Review: David Fenech - Grand Huit

Grand Huit quivers its way off key and stumbles out of 4/4 rhythmic confines, warbling into cheap microphones and pushing the incessant return of flimsy drum samples to the fore. There’s a potent sense of hand-assembly surrounding David Fenech’s first ever full-length; a lo-fi reimagining via musical cardboard and clumsily applied masking tape, embarking on a crooked adoption of limping trip-hop, sensual electronica and garish falsetto funk, all recorded within the delightful limitations of a cassette four-track. It sounds isolated somewhat – shut away in a cramped studio space, detached from mainstream music’s slick production values but vaguely aware of its host of stylistic clichés.

The vocals are a particularly distinctive aspect. On “Mister Master”, Fenech rasps and growls over wayward splats of keyboard and the boing of beater against a loose drum skin, occasionally breaking from the unintelligible monologue to cough and splutter directly down the microphone; he sounds dogged with flu, and there’s something incredibly engaging about Fenech’s merciless, germs ‘n’ all document of his current state. Elsewhere, his voice moves between infantile whimpers and the double-tracked wails of a drunken Bee Gees karaoke, flailing erratically over the drum machines and palm-mashed organs, yet strained as though conscious of waking people in the next room over.

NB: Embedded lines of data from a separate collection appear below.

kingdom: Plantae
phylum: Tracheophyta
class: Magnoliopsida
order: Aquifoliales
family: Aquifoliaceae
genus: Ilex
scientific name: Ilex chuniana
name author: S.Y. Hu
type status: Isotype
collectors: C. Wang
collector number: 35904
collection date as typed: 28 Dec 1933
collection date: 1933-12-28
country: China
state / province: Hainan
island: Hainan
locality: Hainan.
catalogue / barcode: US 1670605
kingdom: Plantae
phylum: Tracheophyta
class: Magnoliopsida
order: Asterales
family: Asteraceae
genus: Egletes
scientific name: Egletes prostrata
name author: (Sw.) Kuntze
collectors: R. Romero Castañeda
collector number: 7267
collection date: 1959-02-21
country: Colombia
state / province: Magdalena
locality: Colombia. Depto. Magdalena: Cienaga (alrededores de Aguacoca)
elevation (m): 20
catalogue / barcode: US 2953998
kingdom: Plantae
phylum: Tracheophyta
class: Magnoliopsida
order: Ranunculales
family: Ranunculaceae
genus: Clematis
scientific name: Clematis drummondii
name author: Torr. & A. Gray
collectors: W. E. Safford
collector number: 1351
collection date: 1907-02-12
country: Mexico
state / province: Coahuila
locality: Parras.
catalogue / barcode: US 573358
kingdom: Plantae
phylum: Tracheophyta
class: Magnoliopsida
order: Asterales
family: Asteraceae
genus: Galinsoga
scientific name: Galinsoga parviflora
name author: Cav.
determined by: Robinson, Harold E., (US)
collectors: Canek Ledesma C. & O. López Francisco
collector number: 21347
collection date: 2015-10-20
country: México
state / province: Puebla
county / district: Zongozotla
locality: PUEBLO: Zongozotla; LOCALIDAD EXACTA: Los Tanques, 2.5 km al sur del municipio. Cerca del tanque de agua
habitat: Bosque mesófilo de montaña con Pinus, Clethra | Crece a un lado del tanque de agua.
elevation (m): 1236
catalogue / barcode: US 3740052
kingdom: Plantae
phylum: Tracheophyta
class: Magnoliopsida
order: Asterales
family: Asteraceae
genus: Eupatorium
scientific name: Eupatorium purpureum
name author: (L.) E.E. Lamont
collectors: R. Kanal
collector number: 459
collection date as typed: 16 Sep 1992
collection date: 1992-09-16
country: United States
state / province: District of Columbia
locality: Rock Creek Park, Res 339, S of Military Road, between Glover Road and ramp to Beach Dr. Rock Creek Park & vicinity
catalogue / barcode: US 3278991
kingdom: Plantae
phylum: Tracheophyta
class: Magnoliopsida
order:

It’s an album of collage, tumbling between recorded conversations, sloshing water, sci-fi electronics and busted vinyls – the songs are stranded somewhere in amongst all of this, clambering out of the noise and assembling themselves out of the scraps of sound available. “Grand Huit” is actually the French term for “roller coaster”, and while the album lacks the slick mechanical grandeur of an amusement park ride, it undoubtedly shares the perverse thrill of pure disorientation.